Philippe Cornet
Philippe Cornet Journaliste musique

POUR LEUR SIXIÈME ALBUM, LES DANOIS DE MEW ACCENTUENT LE CARACTÈRE PROG DE LEUR ROCK, SOUS INFLUENCE NOTABLE DES VOCAUX SPATIAUX DE YES.

Mew

« + – »

DISTRIBUÉ PAR PIAS.

7

En avril 1997 paraît le premier album de Mew, 2000 copies à peine sur un petit label danois. Elles attirent les amateurs de dream pop emphatique: harmonies éduquées, mélodies saccharines, fleuves d’accords mineurs. Le titre She Came Home For Christmas et ses claviers pneumatiques ont tout du slow hivernal mais là comme ailleurs une guitare noisy perturbe la bienséance. Quasi deux décennies plus tard, le son s’est étoffé et stratifié comme s’il avait grimpé de plusieurs étages dans la fusée prog. « On dit d’habitude qu’on fait de l’indie pour stade, un mix entre le sentiment et la pensée »,déclare le groupe, fortement identifié par la voix de Jonas Bjerre Terkelsbol, pitch vocal élevé et goût pour les tessitures himalayesques. Bjerre naît en 1976, précisément à l’époque où le prog rock anglais sent déjà le sapin, enseveli sous ses propres exhibitions et bientôt ringardisé par la génération punk.
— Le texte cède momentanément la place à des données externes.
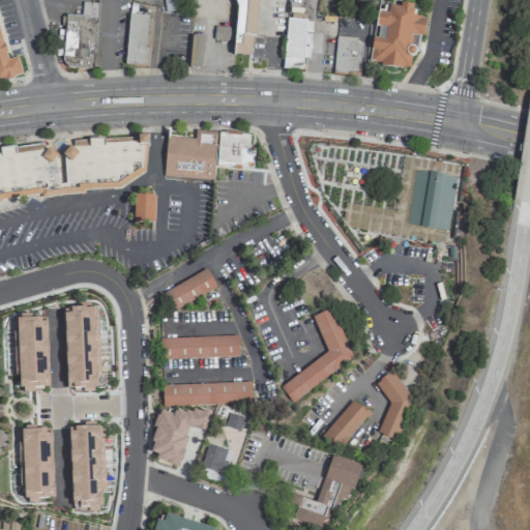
[(160,0),(162,12),(180,11),(179,0),(160,0)]
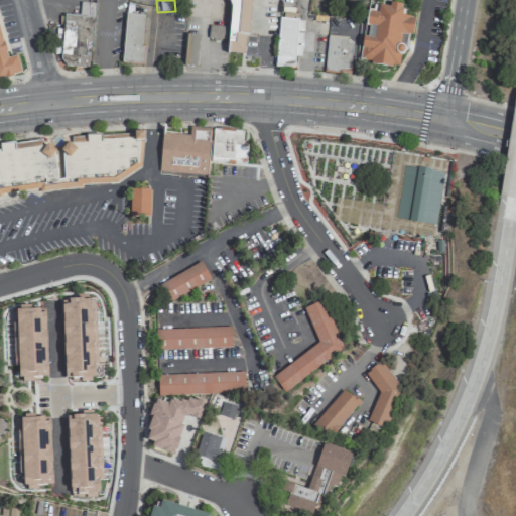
[(244,54),(250,0),(227,0),(230,7),(227,52),(244,54)]
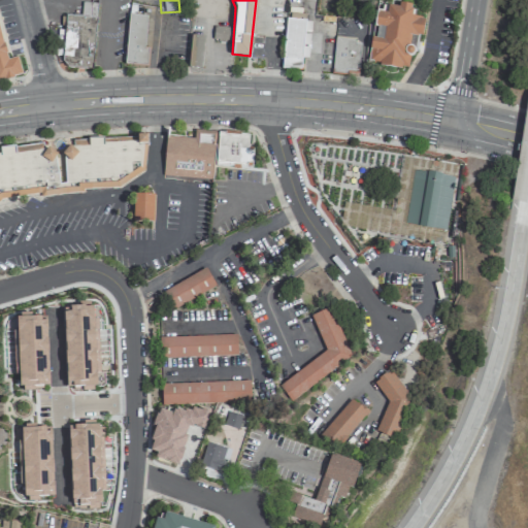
[(125,64),(146,65),(147,48),(143,47),(145,15),(135,15),(135,4),(128,4),(125,64)]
Le fait que son chant rappelle très nettement la « gelée d’eunuque » associée au vocaliste de Yes Jon Anderson doit donc venir d’une expérience intra-utérine, maman Bjerre s’étant peut-être régulièrement éclatée aux 18 minutes 43 secondes de Close to the Edge.

Liturgie prog

Quoi qu’il en soit de la génétique prénatale, les premières notes de ce sixième album ramènent brutalement aux auspices seventies de Yes: hissée par-dessus des cumulus de claviers et de guitares lyriques, la voix de Bjerre joue volontiers de notes stratosphériques. Typiques de la liturgie prog qui consistait à challenger les musiques dites savantes, le classique en particulier: outre le chant, quelques autres appendices ramènent ces madeleines-là, notamment les accélérés de guitare tout en arpèges teintés de virtuosité affirmée. Ceux que pratiquaient Steve Howe ou, dans une veine plus jazzy, John McLaughlin. Ce qui distingue Mew du pur syndrome rétro-vintage embarrassant, c’est le format des chansons et la dynamique de production qui sonne comme une émanation 2.1. Une question de machines, de compresseurs et d’empilement de couches.

La musique évite aussi le travers majeur de l’ex-prog, à savoir la durée souvent grotesque de chansons se voulant symphonies pop, frôlant parfois la demi-heure. Ici, on est plus proche d’une charpente pop et des cinq minutes, même si Rows plonge au-delà des onze dans un rock épique,décongelé du cosmos seventies. Tellement décalé par rapport à 2015 que cela en devient -pratiquement- fascinant. Et pas seulement pour les quadras-quinquas éventuellement portés sur la nostalgie.

LE CONCERT DU 15 MAI AUX NUITS BOTANIQUE EN COMPAGNIE DE THE DO EST COMPLET.